Don’t Want to Fall for Fake News? Don’t Be Lazy - jonbaer
https://www.wired.com/story/dont-want-to-fall-for-fake-news-dont-be-lazy/
======
kinkrtyavimoodh
MIT this and Psychology that don't change the fact that the world is made of a
web of abstraction of trust. It is not possible for any individual to have the
time or competence to evaluate the trustworthiness of every single entity they
rely on in day to day life.

If I employed a plumber and she did a bad job because she used a tool wrongly
or used the wrong pipe fitting, will it be reasonable for the world to expect
me to know the intricacies of plumbing (where do I learn them? How do, I, in
turn, trust that source of information, and ad infinitum)?

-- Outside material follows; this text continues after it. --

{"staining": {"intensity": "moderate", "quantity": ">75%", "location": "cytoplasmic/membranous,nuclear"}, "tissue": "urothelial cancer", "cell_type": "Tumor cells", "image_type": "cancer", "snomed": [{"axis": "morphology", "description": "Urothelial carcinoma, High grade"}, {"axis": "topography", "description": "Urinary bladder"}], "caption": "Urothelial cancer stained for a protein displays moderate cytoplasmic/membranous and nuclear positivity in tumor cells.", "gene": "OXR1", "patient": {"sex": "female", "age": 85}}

Yes, it's good to do some basic due diligence for things that affect our
lives, but there's a reason high-trust societies are much nicer to live in.

------
leibwiht
Rallying against objectively "fake" news doesn't do anything about the much
more serious problem of the way that mainstream news is less than truthful in
more subtle ways, such as under-reporting or not reporting things that are
true, emphasizing certain facets of a true story to follow a crafted
narrative, reporting on things that otherwise wouldn't be newsworthy to
advance that narrative, etc. Disproving blatantly fake news is trivial,
disproving years of propagandizing full of half-truths and consistent
narratives is impossible.

------
lucio
The example is silly. There are several sources of the same video. If it's not
a funny meme, a normal person will look for the original video. In all of the
videos he applies pressure on the intern's arm, you can see it by how her body
moves. To shift blame to Sara Sanders because she shared a GIF instead of a
video, is the "spin" that reveal bias. You can put the original video instead
of the GIF and the Sanders tweets stands: "[We will] never tolerate a reporter
placing his hands on a young woman just trying to do her job as a White House
intern" The article falsely claims that Sanders cite the GIF as grounds for
revoking Acosta's press pass. The mentioned grounds for revoking Acosta's
press pass can be seen in all videos and cameras. (touch the arm, apply
pressure). It's not the GIF, it's what happened. The article implies that the
GIF was intentionally modified, but the truth is that:

>At BuzzFeed News, Charlie Warzel dug into the creation of the Infowars clip,
establishing that it was made by zooming in on a GIF excerpt from the original
video. GIFs can drop frames when constructed, and video-encoding methods can
introduce other changes. In the end, Warzel couldn’t decide whether the video
had been doctored or not. Citing experts, Motherboard concluded that the video
wasn’t doctored, but that it was "altered" —a distinction that might confuse
as much as it clarifies.

The article also falsely claims that "The events described in Sanders' tweet
simply did not happen."

So, if this article plus its title is meant as an "Study on Irony", then it's
a great article.